The enormous asteroid set to skim past Earth this week

The asteroid has a diameter of about 570 metres.
The asteroid has a diameter of about 570 metres. Photo credit: Getty

A massive asteroid is expected to race by the Earth this week, but scientists say there's nothing to worry about.

Asteroid 2006 QQ23, which has a diameter of about 570 metres, CNN reports, and is scheduled to pass by on Saturday.

But scientists have confirmed the asteroid is "more or less benign," estimating it's about 80 million kilometres away.

It's also estimated the asteroid is no longer than 33km, CNN reports.

Lindley Johnson, of NASA's planetary defence coordination office, said asteroids of a similar size pass Earth about six times every year.

"It's the ones that we don't know about that we're concerned about," she told CNN.

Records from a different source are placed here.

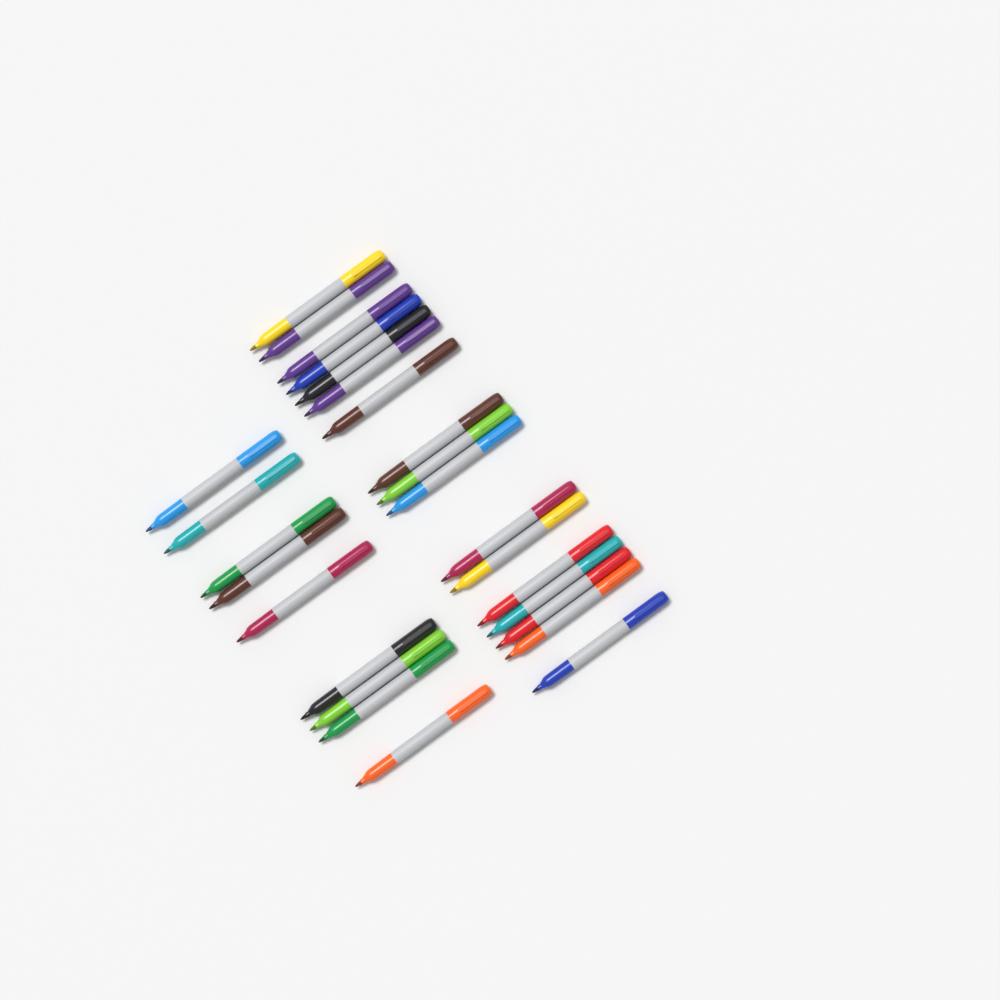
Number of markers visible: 26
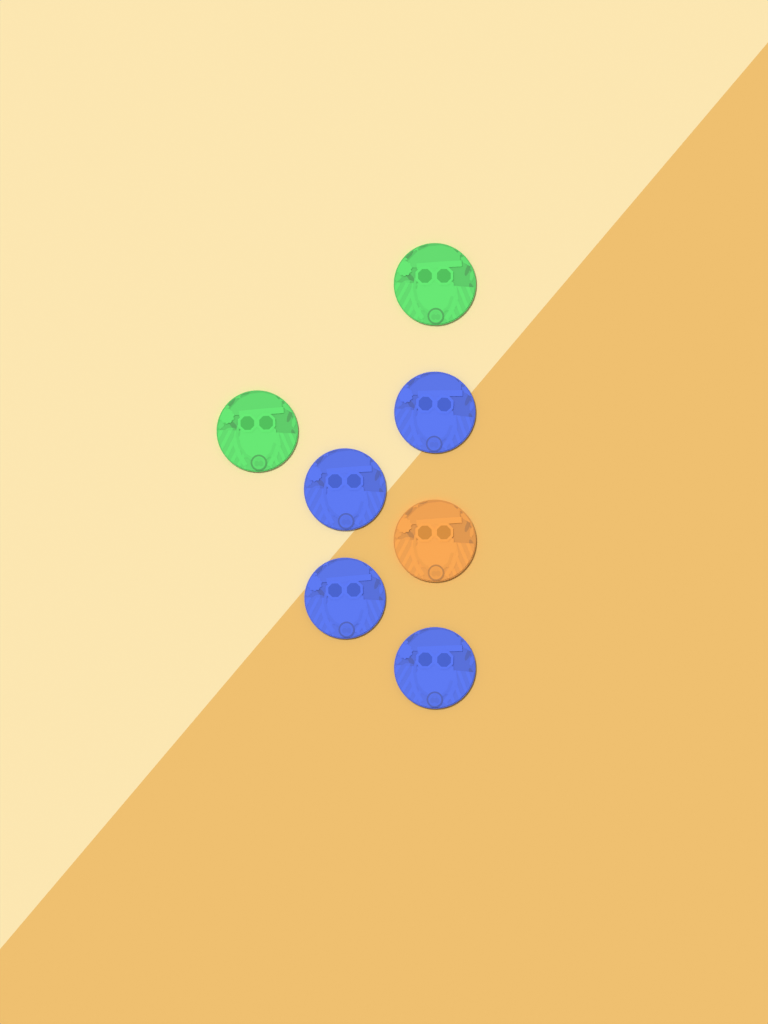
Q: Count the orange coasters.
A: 1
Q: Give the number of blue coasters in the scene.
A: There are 4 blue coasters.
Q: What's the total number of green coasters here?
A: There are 2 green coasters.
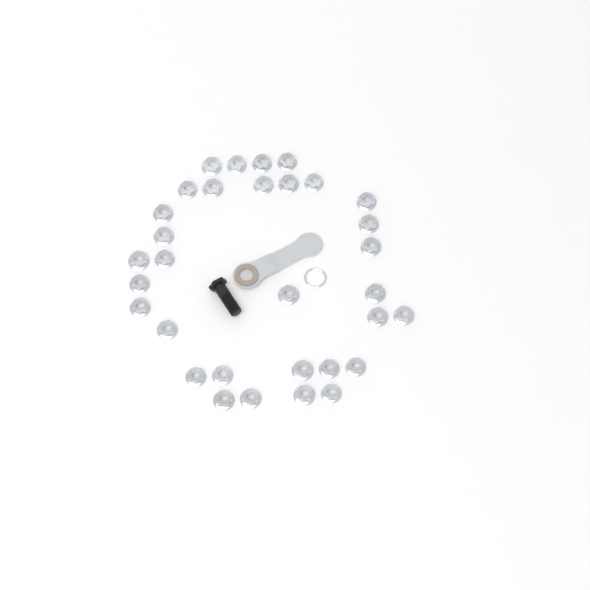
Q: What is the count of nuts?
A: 32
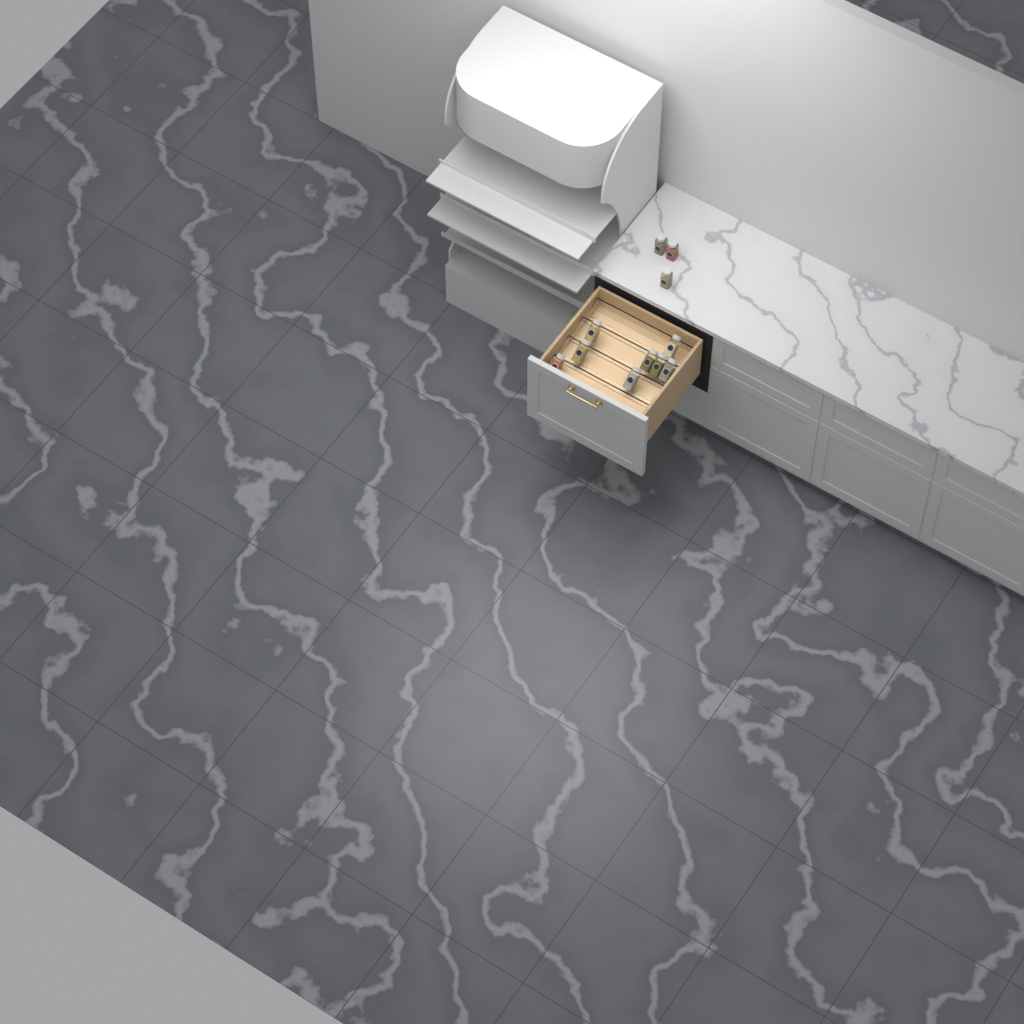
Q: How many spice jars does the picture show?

Meanwhile, reports this week that a tsunami could wide up the west coast of North America should an asteroid plunge into the Pacific Ocean have gone viral.

It's called 99942 Apophis, and is 340m wide - about the size of Mt Eden.

Scientists believe it'll skim by 31,000km from the ground.

In 2008, at a lecture in San Francisco, astrophysicist Neil deGrasse Tyson reportedly revealed: "If it goes through the centre, it will plunge down into the Pacific Ocean to a depth of three miles, at which point it explodes, caveating the Pacific in a hole that's three miles wide.

"That will send a tsunami wave outwards from that location that is 50 feet high."

However, NASA says the chance of it reaching Earth in 2036 is one in 45,000.